On Monday Lamont said state officials determined, after talking with healthcare professionals, that the state plan that had been in place was “really complicated,” adding that “we think age is probably the easiest way.” Acting Commissioner of Public Health Deidre Gifford said “we’re focusing on speed and simplicity.”

The state will vaccinate its population by age with the older residents going first without exception.

The complaint calls on the Office of Civil Rights to “direct Connecticut to immediately revise its COVID-19 vaccine policy to include individuals with underlying medical conditions, regardless of their age, who are at increased risk of COVID-19 infection…as a priority in receiving the COVID-19 vaccine.”  

DRCT is also urging the federal government to “advise the State of Connecticut that it must have a process for people with disabilities to request and obtain reasonable modifications” to the state’s age-based vaccine eligibility policy.

“The state has now put more than 1 million people ahead of individuals in their 20’s or early 30’s, for example, who have a disability that would have made them eligible to receive a vaccination just days from now,” Dorfman said. “These are individuals who were previously told they would be eligible to receive a vaccine as soon as next week.
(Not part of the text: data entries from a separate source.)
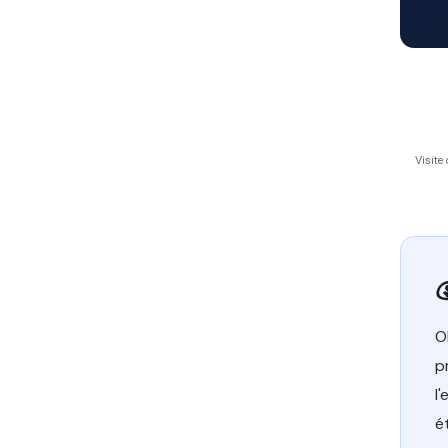
Visite
O
p
l
é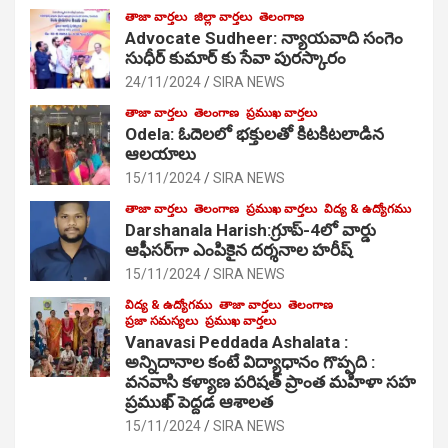
తాజా వార్తలు
జిల్లా వార్తలు
తెలంగాణ
Advocate Sudheer: న్యాయవాది సంగెం
సుధీర్ కుమార్ కు సేవా పురస్కారం
24/11/2024
SIRA NEWS
తాజా వార్తలు
తెలంగాణ
ప్రముఖ వార్తలు
Odela: ఓదెల‌లో భక్తులతో కిటకిటలాడిన
ఆల‌యాలు
15/11/2024
SIRA NEWS
తాజా వార్తలు
తెలంగాణ
ప్రముఖ వార్తలు
విద్య & ఉద్యోగము
Darshanala Harish:గ్రూప్-4లో వార్డు
ఆఫీసర్‌గా ఎంపికైన దర్శనాల హరీష్
15/11/2024
SIRA NEWS
విద్య & ఉద్యోగము
తాజా వార్తలు
తెలంగాణ
ప్రజా సమస్యలు
ప్రముఖ వార్తలు
Vanavasi Peddada Ashalata :
అన్నిదానాల కంటే విద్యాధానం గొప్పది :
వనవాసి కళ్యాణ పరిషత్ ప్రాంత మహిళా సహ
ప్రముఖ్ పెద్దడ ఆశాలత
15/11/2024
SIRA NEWS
Now it will be May at the earliest, and quite possibly considerably longer, before individuals deemed at greater risk by virtue of their disability, will even be able to try to make an appointment for a vaccine.”

Lamont’s decision to use age as the sole determinant for who gets vaccinated in Connecticut has received fierce criticism from those with pre-existing medical conditions and the disability community. 

At a press conference Thursday, the governor said he was aware of the complaint but suggested the group should take exception first with federal guidelines.

“Their real frustration ought to be with the CDC and the list of comorbidities that are on there and aren’t on there. I mean, folks with intellectual and physical disabilities weren’t even listed on the CDC list. It was really surprising,” Lamont said.